## AIM
Please return every line of the records below as a JSON list of strings, one string per line, with blank lines left out. Leave the pictures out of the list.

* * * *

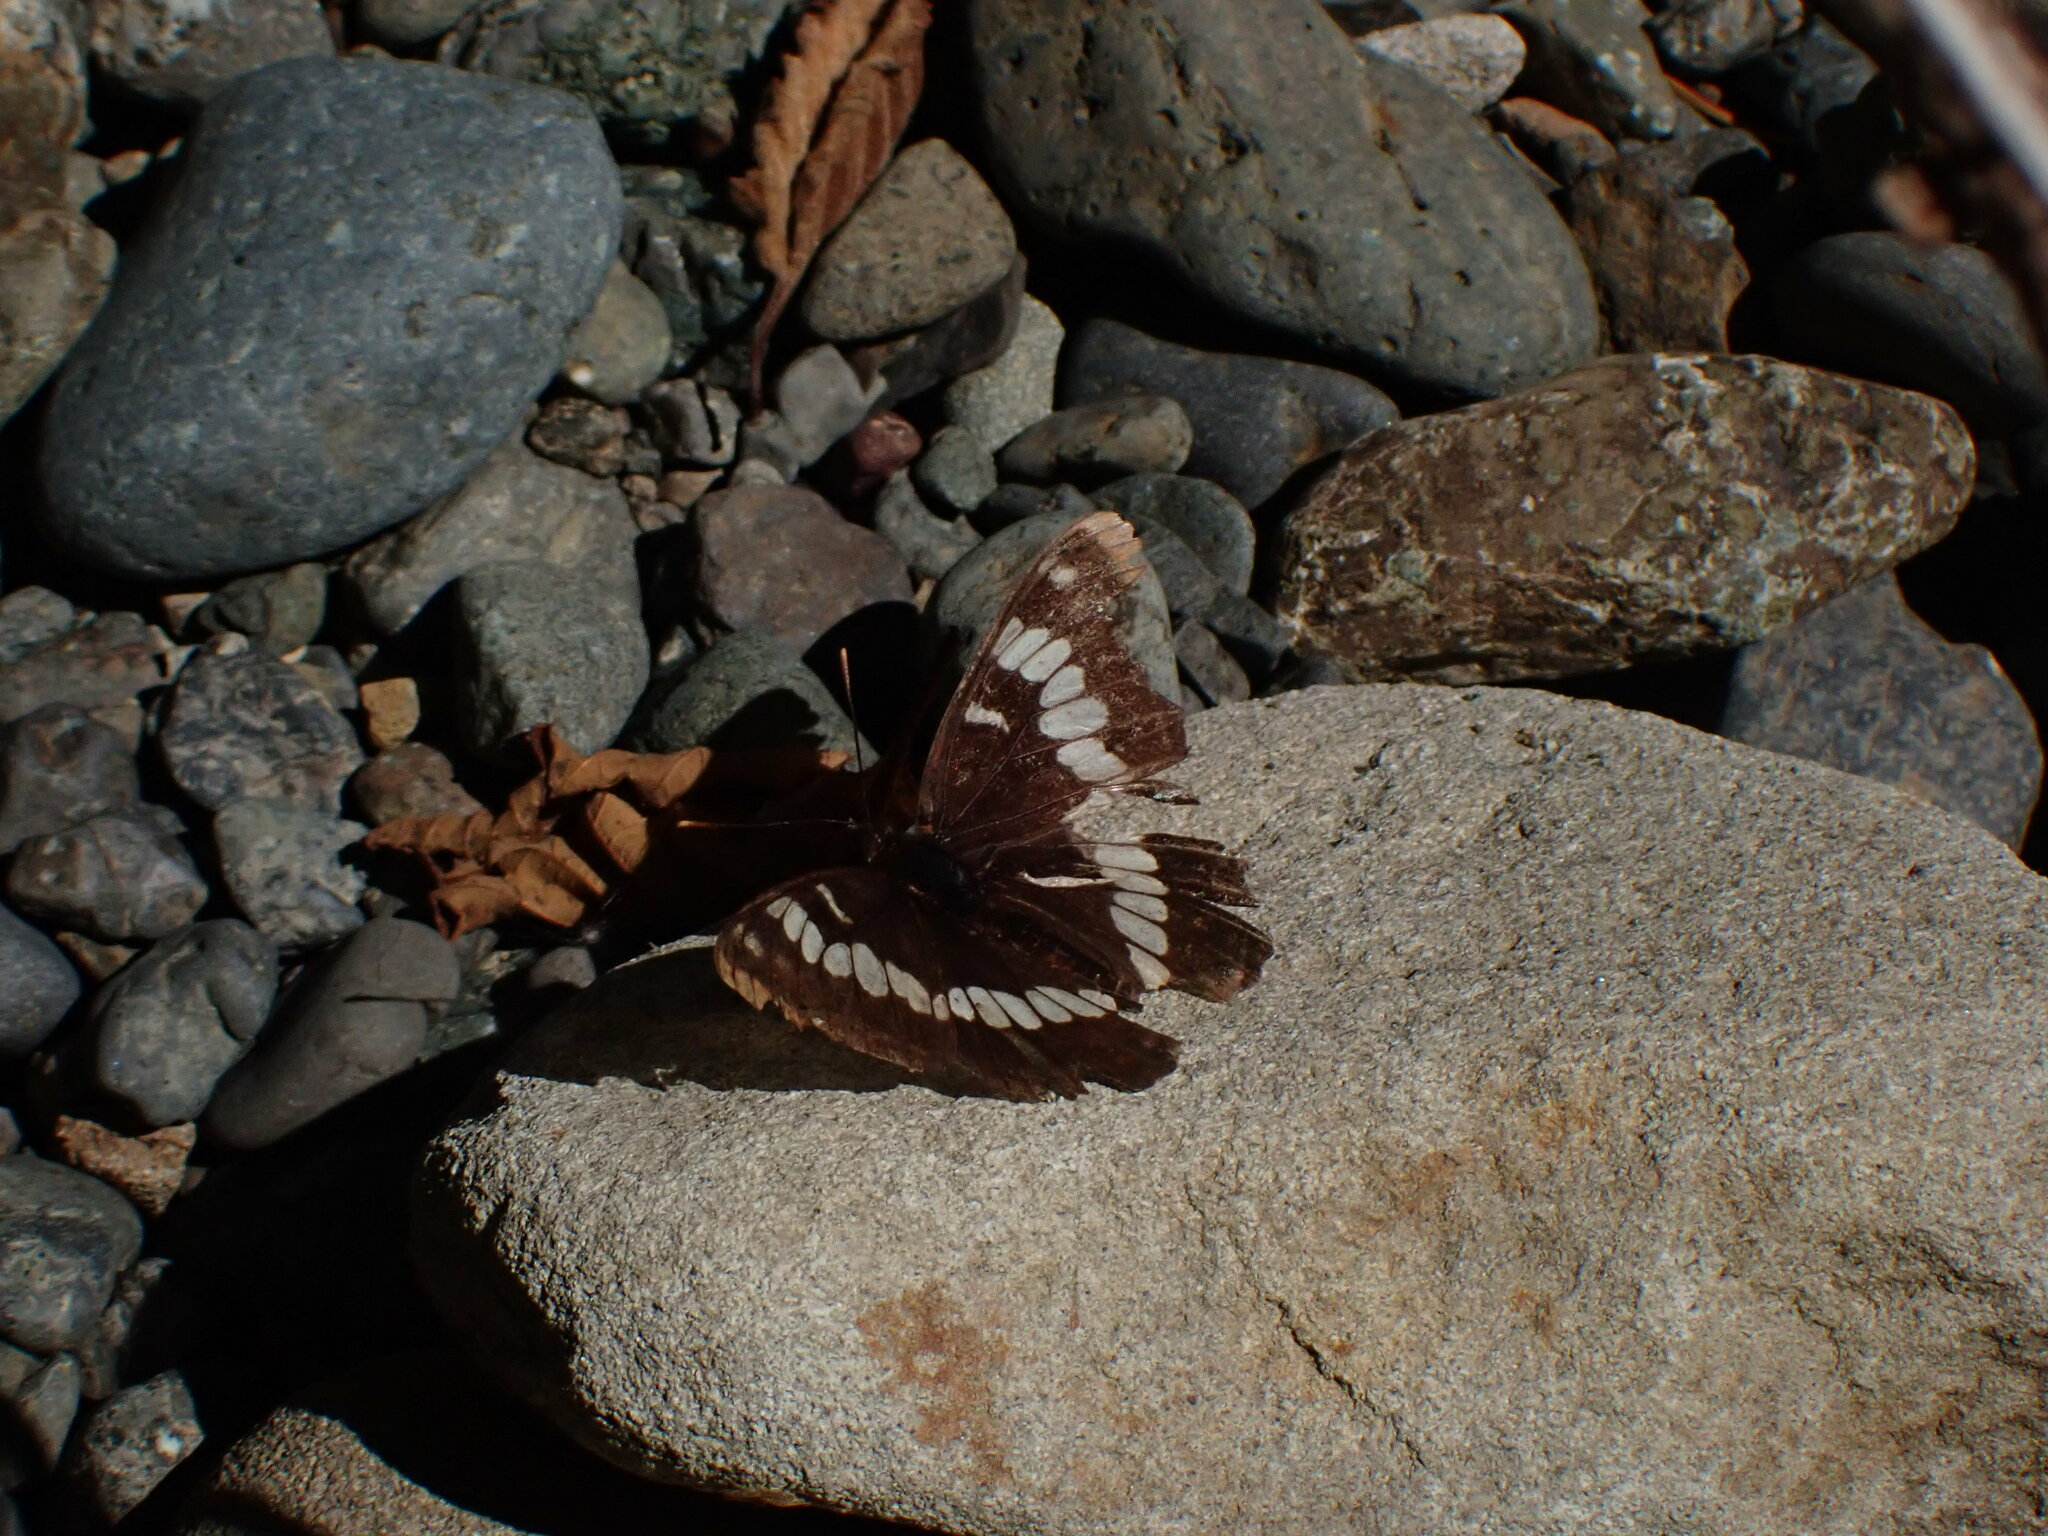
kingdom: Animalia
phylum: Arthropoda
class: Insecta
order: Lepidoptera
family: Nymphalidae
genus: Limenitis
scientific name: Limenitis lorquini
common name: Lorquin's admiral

* * * *

## SOLUTION FOR THIS EXERCISE
[
  "kingdom: Animalia",
  "phylum: Arthropoda",
  "class: Insecta",
  "order: Lepidoptera",
  "family: Nymphalidae",
  "genus: Limenitis",
  "scientific name: Limenitis lorquini",
  "common name: Lorquin's admiral"
]